Reproduce verbatim the lines of the material below, starting at the line with "the linear stability" and ending at the line with "We argue that", both inclusive; skip the rest.

══════

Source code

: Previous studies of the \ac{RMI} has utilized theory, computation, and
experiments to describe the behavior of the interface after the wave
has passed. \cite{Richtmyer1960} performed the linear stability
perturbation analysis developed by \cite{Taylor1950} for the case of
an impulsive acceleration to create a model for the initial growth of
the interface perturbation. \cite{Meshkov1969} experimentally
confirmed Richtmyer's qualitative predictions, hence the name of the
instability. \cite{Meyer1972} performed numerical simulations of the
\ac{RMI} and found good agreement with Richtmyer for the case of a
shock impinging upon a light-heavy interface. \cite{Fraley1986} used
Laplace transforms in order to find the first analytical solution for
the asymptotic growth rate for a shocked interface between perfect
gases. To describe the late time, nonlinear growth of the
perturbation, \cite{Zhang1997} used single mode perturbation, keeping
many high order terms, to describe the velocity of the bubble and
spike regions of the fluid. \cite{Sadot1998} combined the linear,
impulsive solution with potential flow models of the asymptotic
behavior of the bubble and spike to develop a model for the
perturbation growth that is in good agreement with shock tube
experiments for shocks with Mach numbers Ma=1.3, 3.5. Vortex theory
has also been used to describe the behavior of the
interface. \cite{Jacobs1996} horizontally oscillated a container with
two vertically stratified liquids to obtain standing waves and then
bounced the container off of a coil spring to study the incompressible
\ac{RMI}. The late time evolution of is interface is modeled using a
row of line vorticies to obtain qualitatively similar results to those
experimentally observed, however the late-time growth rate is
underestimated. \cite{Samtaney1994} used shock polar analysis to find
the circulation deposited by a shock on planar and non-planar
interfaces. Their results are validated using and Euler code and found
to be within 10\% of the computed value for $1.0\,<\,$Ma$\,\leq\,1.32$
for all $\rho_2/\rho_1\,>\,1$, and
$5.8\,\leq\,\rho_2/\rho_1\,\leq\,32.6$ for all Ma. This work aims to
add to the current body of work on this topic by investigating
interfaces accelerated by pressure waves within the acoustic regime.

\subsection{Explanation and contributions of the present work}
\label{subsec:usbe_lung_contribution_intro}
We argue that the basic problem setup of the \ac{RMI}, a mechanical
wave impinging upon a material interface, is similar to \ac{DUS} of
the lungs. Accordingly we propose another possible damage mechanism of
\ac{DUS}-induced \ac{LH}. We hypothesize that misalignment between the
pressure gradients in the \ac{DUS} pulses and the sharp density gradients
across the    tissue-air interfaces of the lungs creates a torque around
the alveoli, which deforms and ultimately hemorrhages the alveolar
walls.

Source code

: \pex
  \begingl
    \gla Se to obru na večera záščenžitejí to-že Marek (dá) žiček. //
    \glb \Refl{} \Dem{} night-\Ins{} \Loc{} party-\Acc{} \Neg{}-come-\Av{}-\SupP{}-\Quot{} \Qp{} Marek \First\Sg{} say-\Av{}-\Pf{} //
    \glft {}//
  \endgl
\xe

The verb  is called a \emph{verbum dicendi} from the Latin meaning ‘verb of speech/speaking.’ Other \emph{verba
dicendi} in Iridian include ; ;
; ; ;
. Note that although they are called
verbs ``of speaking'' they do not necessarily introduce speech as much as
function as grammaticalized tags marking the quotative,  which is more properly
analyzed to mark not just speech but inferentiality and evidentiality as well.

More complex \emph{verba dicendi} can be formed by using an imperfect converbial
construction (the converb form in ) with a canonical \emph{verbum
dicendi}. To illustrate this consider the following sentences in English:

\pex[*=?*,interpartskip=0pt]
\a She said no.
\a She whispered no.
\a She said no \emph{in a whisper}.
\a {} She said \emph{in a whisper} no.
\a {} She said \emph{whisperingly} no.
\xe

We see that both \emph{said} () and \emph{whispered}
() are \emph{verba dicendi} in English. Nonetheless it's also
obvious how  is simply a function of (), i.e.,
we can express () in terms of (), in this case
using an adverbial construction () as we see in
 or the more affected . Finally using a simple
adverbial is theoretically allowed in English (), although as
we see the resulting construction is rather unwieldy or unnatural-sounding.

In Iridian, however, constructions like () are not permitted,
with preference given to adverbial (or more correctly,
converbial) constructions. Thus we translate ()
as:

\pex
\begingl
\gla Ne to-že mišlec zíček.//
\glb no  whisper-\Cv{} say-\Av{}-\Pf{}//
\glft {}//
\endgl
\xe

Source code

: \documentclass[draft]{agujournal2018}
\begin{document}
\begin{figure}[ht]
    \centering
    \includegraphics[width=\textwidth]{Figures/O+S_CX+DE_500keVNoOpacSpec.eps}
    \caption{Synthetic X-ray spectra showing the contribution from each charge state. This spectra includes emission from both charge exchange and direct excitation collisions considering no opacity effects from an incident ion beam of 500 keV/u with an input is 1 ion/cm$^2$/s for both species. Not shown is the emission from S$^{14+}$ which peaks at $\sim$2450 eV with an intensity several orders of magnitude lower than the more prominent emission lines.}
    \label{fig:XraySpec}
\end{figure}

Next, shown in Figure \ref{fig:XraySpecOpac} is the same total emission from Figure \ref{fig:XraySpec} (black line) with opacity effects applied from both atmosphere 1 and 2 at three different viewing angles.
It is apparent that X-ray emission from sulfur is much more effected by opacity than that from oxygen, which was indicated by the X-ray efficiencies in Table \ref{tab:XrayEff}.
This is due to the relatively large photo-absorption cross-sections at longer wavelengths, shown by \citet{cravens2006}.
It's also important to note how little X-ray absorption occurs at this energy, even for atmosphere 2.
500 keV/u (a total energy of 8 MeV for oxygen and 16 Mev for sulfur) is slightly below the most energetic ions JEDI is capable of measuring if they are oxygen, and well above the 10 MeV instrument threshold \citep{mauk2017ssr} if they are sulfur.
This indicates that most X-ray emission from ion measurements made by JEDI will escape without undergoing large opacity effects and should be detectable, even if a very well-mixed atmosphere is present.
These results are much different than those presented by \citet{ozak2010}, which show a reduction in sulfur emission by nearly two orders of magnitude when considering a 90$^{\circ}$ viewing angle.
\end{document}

══════

(Expected output)
has passed. \cite{Richtmyer1960} performed the linear stability
perturbation analysis developed by \cite{Taylor1950} for the case of
an impulsive acceleration to create a model for the initial growth of
the interface perturbation. \cite{Meshkov1969} experimentally
confirmed Richtmyer's qualitative predictions, hence the name of the
instability. \cite{Meyer1972} performed numerical simulations of the
\ac{RMI} and found good agreement with Richtmyer for the case of a
shock impinging upon a light-heavy interface. \cite{Fraley1986} used
Laplace transforms in order to find the first analytical solution for
the asymptotic growth rate for a shocked interface between perfect
gases. To describe the late time, nonlinear growth of the
perturbation, \cite{Zhang1997} used single mode perturbation, keeping
many high order terms, to describe the velocity of the bubble and
spike regions of the fluid. \cite{Sadot1998} combined the linear,
impulsive solution with potential flow models of the asymptotic
behavior of the bubble and spike to develop a model for the
perturbation growth that is in good agreement with shock tube
experiments for shocks with Mach numbers Ma=1.3, 3.5. Vortex theory
has also been used to describe the behavior of the
interface. \cite{Jacobs1996} horizontally oscillated a container with
two vertically stratified liquids to obtain standing waves and then
bounced the container off of a coil spring to study the incompressible
\ac{RMI}. The late time evolution of is interface is modeled using a
row of line vorticies to obtain qualitatively similar results to those
experimentally observed, however the late-time growth rate is
underestimated. \cite{Samtaney1994} used shock polar analysis to find
the circulation deposited by a shock on planar and non-planar
interfaces. Their results are validated using and Euler code and found
to be within 10\% of the computed value for $1.0\,<\,$Ma$\,\leq\,1.32$
for all $\rho_2/\rho_1\,>\,1$, and
$5.8\,\leq\,\rho_2/\rho_1\,\leq\,32.6$ for all Ma. This work aims to
add to the current body of work on this topic by investigating
interfaces accelerated by pressure waves within the acoustic regime.

\subsection{Explanation and contributions of the present work}
\label{subsec:usbe_lung_contribution_intro}
We argue that the basic problem setup of the \ac{RMI}, a mechanical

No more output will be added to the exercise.